Et cette marche primordiale qui manque n’est pas de l’ordre stratégique, alliance de circonstance entre les différents mouvements et groupes, alliance tactique donc, à courte vue une fois de plus. Le cataclysme est tel que nous nous devons de nous débarrasser des certitudes et des propositions toutes faites, nos vieilles antiennes, afin de parvenir à de formes nouvelles d’organisation et des manières différentes de concevoir les luttes, assumées dans leur pluralité et leur complémentarité, sans hégémonisme aucun et avec le souci constant de défendre l’intégralité de la vie, dans sa riche complexité.
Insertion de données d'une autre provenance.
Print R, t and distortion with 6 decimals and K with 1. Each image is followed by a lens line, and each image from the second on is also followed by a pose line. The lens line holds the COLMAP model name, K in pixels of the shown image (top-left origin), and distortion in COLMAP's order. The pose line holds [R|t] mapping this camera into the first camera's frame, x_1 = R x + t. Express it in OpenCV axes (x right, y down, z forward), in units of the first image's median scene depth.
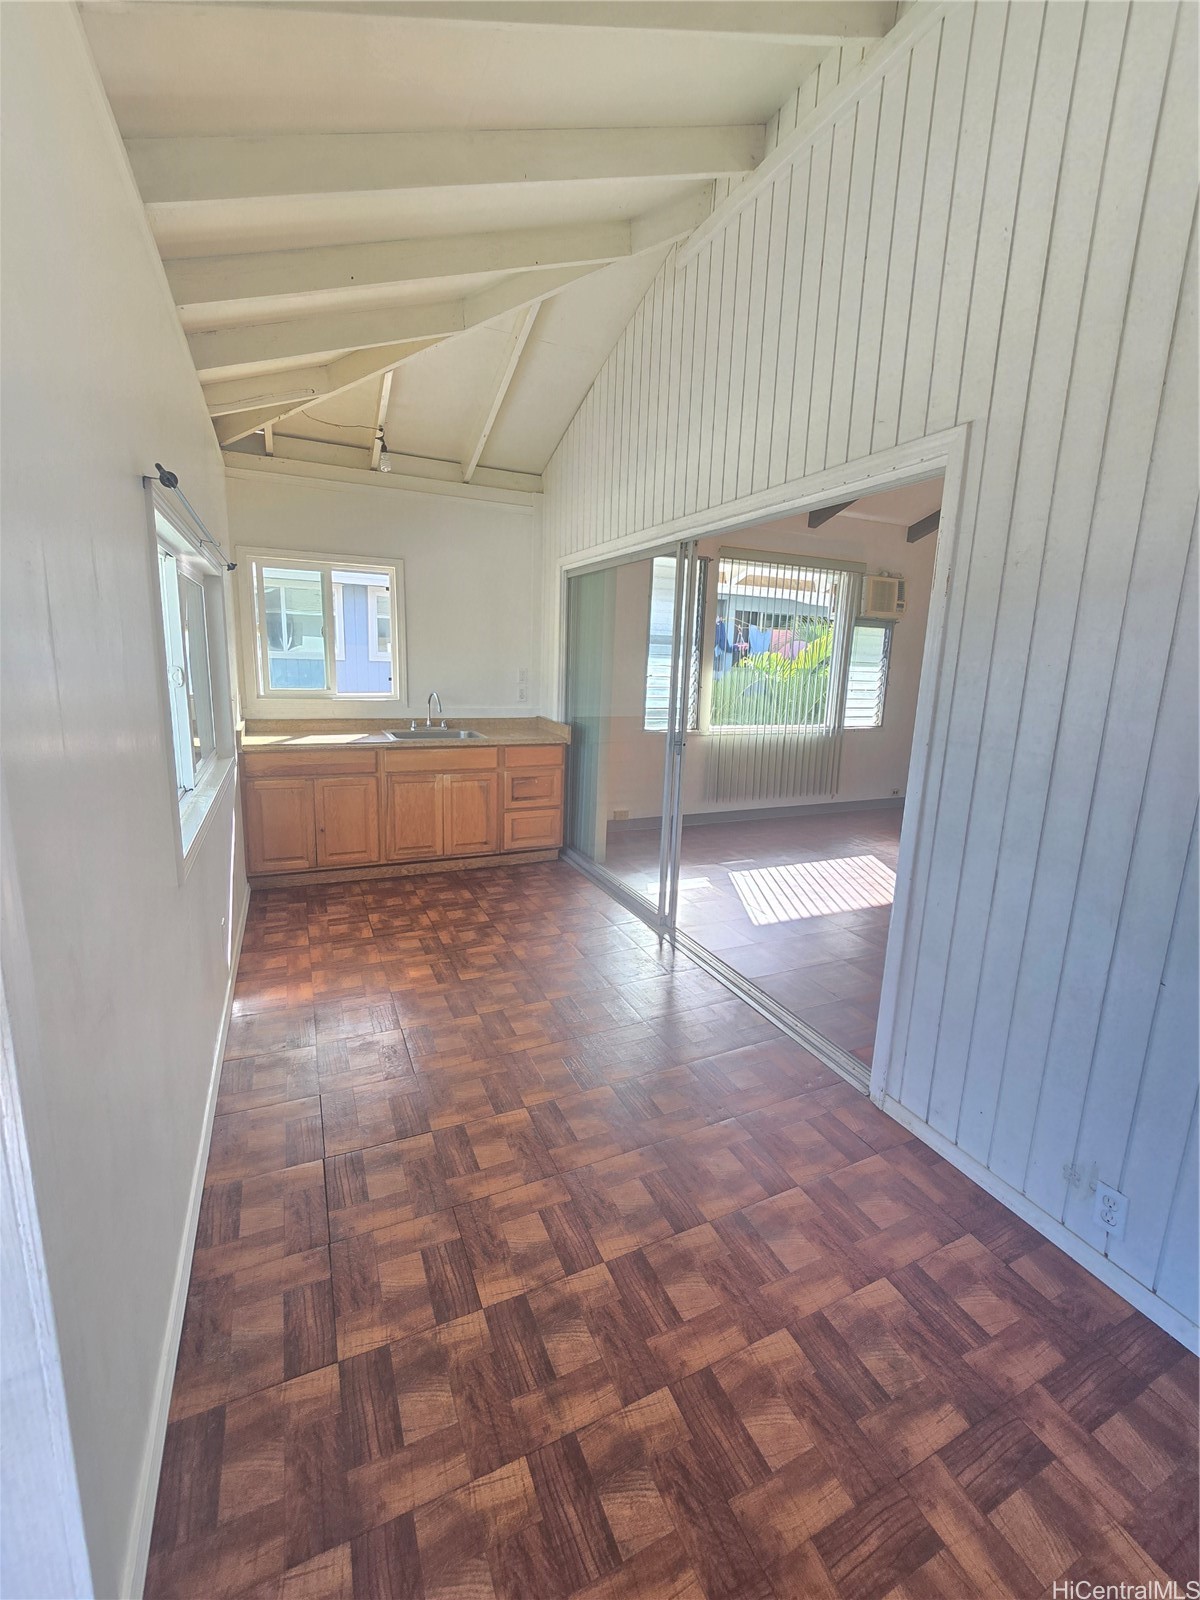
lens RADIAL K [[641.6, 0, 600.0], [0, 641.6, 800.0], [0, 0, 1]] dist [0.003009, 0.000337]
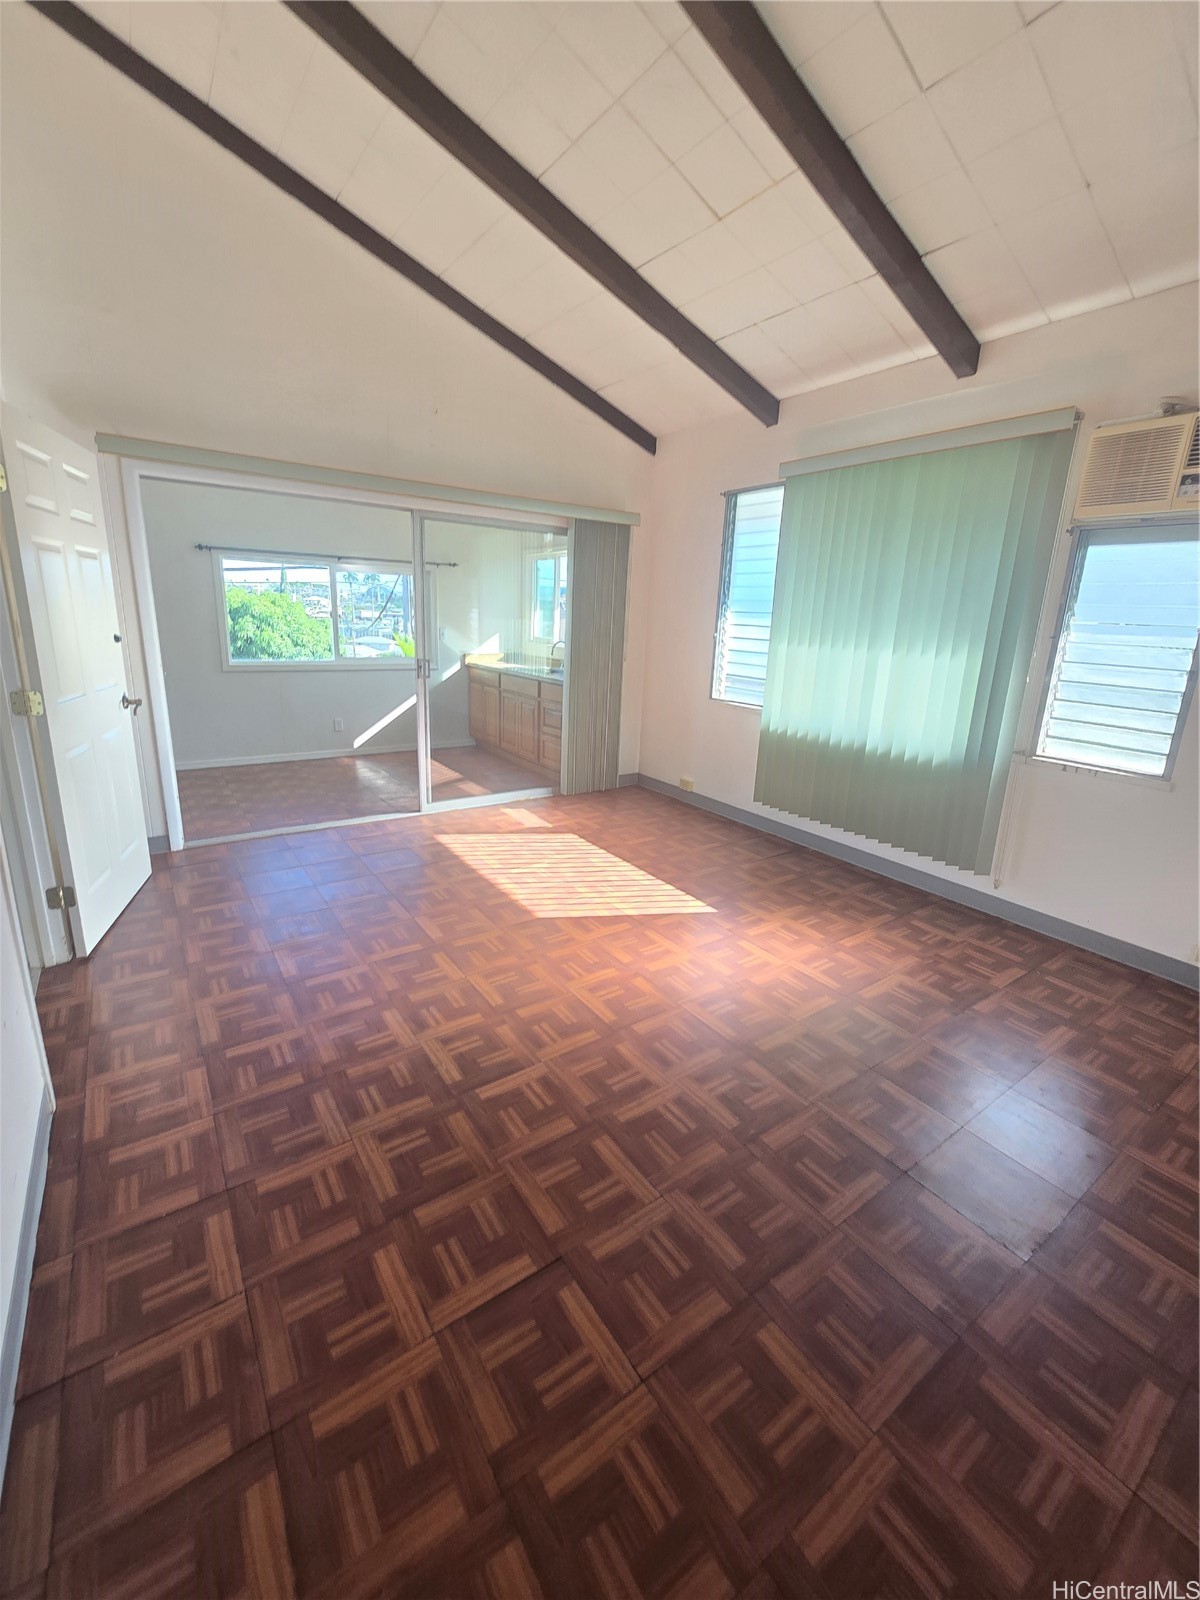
lens RADIAL K [[643.1, 0, 600.0], [0, 643.1, 800.0], [0, 0, 1]] dist [-0.007993, -0.000056]
pose [[0.165279, 0.245997, -0.955075, 1.158825], [-0.239624, 0.949392, 0.203065, -0.146131], [0.956694, 0.195296, 0.215861, 0.850787]]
Un véritable projet alternatif ne saurait émerger, se développer autrement, déjà plus d’une valise se fait, plus d’une colère se ravale, se transforme en amertume, plus d’une lame se tourne contre soi.

Que notre seule certitude soit l’identité de nos invariables adversaires.

Nous n’étions pas prêts ? Même préparés, nous ne le sommes jamais vraiment.

Mais qu’avons-nous à perdre ? C’est encore et toujours maintenant ou jamais.